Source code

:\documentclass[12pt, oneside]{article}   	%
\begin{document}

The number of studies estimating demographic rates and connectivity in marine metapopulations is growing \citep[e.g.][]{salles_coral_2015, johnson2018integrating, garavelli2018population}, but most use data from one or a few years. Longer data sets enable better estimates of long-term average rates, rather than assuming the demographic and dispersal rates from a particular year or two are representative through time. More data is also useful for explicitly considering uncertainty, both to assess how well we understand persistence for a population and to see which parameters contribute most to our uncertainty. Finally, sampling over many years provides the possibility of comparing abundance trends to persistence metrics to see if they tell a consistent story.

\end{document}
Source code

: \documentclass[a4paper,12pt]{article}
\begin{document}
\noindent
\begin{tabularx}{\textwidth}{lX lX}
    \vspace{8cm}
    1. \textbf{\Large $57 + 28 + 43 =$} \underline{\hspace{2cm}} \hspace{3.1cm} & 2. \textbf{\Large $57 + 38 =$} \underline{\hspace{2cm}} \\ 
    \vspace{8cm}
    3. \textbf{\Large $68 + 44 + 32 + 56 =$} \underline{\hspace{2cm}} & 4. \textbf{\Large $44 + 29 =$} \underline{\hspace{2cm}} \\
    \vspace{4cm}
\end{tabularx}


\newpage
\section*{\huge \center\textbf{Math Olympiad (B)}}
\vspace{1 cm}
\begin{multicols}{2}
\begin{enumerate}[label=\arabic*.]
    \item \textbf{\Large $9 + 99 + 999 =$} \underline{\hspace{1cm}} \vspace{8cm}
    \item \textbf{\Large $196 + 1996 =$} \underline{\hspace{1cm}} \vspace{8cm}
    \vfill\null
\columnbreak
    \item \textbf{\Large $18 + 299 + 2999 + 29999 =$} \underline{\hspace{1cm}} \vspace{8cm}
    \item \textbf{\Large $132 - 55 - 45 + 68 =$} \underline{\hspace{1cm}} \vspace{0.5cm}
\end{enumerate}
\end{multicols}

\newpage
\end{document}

* [ACTIVITY] From the entries above, copy every line that holds the word "article".

* [ANSWER SPACE]
:\documentclass[12pt, oneside]{article}   	%
: \documentclass[a4paper,12pt]{article}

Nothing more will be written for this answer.